**WHAT THE TASK ASKS:** Repeat every entry exactly as it appears.

━━ DATA SHOWN

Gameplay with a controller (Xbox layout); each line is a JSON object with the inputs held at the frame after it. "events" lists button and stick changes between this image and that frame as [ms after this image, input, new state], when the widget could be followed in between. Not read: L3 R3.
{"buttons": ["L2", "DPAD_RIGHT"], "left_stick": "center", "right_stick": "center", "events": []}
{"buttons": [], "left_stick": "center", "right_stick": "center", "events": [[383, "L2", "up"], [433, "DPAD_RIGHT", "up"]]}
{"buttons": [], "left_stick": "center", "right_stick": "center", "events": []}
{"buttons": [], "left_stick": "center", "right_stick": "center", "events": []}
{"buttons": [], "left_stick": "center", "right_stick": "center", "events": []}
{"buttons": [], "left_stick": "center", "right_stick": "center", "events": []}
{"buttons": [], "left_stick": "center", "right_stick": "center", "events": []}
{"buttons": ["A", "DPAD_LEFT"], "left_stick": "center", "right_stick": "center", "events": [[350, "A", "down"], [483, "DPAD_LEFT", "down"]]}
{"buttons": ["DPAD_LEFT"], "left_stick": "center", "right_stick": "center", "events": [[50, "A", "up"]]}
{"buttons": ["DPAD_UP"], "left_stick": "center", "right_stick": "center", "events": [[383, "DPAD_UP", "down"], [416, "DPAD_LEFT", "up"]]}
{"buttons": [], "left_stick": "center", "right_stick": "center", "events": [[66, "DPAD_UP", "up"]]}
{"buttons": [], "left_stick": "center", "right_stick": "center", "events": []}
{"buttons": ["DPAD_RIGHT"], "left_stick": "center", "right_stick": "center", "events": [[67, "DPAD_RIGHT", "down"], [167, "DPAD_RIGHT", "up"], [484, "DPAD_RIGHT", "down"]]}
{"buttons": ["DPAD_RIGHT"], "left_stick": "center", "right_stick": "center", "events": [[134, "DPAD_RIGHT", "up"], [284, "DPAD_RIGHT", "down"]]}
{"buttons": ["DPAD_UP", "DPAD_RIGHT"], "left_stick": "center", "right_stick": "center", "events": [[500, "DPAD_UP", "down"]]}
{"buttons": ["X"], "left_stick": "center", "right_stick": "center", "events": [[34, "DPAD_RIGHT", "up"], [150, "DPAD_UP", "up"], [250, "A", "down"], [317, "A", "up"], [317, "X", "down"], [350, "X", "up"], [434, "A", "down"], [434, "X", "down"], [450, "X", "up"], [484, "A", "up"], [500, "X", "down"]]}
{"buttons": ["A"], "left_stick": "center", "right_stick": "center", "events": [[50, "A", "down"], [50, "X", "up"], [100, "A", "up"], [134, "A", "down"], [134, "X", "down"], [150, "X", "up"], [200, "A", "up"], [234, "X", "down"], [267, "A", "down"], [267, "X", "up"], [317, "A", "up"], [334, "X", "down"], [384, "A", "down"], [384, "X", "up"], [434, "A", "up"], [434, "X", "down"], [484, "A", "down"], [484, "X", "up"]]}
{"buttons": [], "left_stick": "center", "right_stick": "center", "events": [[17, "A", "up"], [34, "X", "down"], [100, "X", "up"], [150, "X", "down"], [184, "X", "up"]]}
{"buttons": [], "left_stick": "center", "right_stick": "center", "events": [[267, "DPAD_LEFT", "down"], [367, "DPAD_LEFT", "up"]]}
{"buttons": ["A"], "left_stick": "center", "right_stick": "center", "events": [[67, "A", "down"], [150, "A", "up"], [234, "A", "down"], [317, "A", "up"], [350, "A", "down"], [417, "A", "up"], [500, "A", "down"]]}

━━━━

**TASK OUTPUT:**
Gameplay with a controller (Xbox layout); each line is a JSON object with the inputs held at the frame after it. "events" lists button and stick changes between this image and that frame as [ms after this image, input, new state], when the widget could be followed in between. Not read: L3 R3.
{"buttons": ["L2", "DPAD_RIGHT"], "left_stick": "center", "right_stick": "center", "events": []}
{"buttons": [], "left_stick": "center", "right_stick": "center", "events": [[383, "L2", "up"], [433, "DPAD_RIGHT", "up"]]}
{"buttons": [], "left_stick": "center", "right_stick": "center", "events": []}
{"buttons": [], "left_stick": "center", "right_stick": "center", "events": []}
{"buttons": [], "left_stick": "center", "right_stick": "center", "events": []}
{"buttons": [], "left_stick": "center", "right_stick": "center", "events": []}
{"buttons": [], "left_stick": "center", "right_stick": "center", "events": []}
{"buttons": ["A", "DPAD_LEFT"], "left_stick": "center", "right_stick": "center", "events": [[350, "A", "down"], [483, "DPAD_LEFT", "down"]]}
{"buttons": ["DPAD_LEFT"], "left_stick": "center", "right_stick": "center", "events": [[50, "A", "up"]]}
{"buttons": ["DPAD_UP"], "left_stick": "center", "right_stick": "center", "events": [[383, "DPAD_UP", "down"], [416, "DPAD_LEFT", "up"]]}
{"buttons": [], "left_stick": "center", "right_stick": "center", "events": [[66, "DPAD_UP", "up"]]}
{"buttons": [], "left_stick": "center", "right_stick": "center", "events": []}
{"buttons": ["DPAD_RIGHT"], "left_stick": "center", "right_stick": "center", "events": [[67, "DPAD_RIGHT", "down"], [167, "DPAD_RIGHT", "up"], [484, "DPAD_RIGHT", "down"]]}
{"buttons": ["DPAD_RIGHT"], "left_stick": "center", "right_stick": "center", "events": [[134, "DPAD_RIGHT", "up"], [284, "DPAD_RIGHT", "down"]]}
{"buttons": ["DPAD_UP", "DPAD_RIGHT"], "left_stick": "center", "right_stick": "center", "events": [[500, "DPAD_UP", "down"]]}
{"buttons": ["X"], "left_stick": "center", "right_stick": "center", "events": [[34, "DPAD_RIGHT", "up"], [150, "DPAD_UP", "up"], [250, "A", "down"], [317, "A", "up"], [317, "X", "down"], [350, "X", "up"], [434, "A", "down"], [434, "X", "down"], [450, "X", "up"], [484, "A", "up"], [500, "X", "down"]]}
{"buttons": ["A"], "left_stick": "center", "right_stick": "center", "events": [[50, "A", "down"], [50, "X", "up"], [100, "A", "up"], [134, "A", "down"], [134, "X", "down"], [150, "X", "up"], [200, "A", "up"], [234, "X", "down"], [267, "A", "down"], [267, "X", "up"], [317, "A", "up"], [334, "X", "down"], [384, "A", "down"], [384, "X", "up"], [434, "A", "up"], [434, "X", "down"], [484, "A", "down"], [484, "X", "up"]]}
{"buttons": [], "left_stick": "center", "right_stick": "center", "events": [[17, "A", "up"], [34, "X", "down"], [100, "X", "up"], [150, "X", "down"], [184, "X", "up"]]}
{"buttons": [], "left_stick": "center", "right_stick": "center", "events": [[267, "DPAD_LEFT", "down"], [367, "DPAD_LEFT", "up"]]}
{"buttons": ["A"], "left_stick": "center", "right_stick": "center", "events": [[67, "A", "down"], [150, "A", "up"], [234, "A", "down"], [317, "A", "up"], [350, "A", "down"], [417, "A", "up"], [500, "A", "down"]]}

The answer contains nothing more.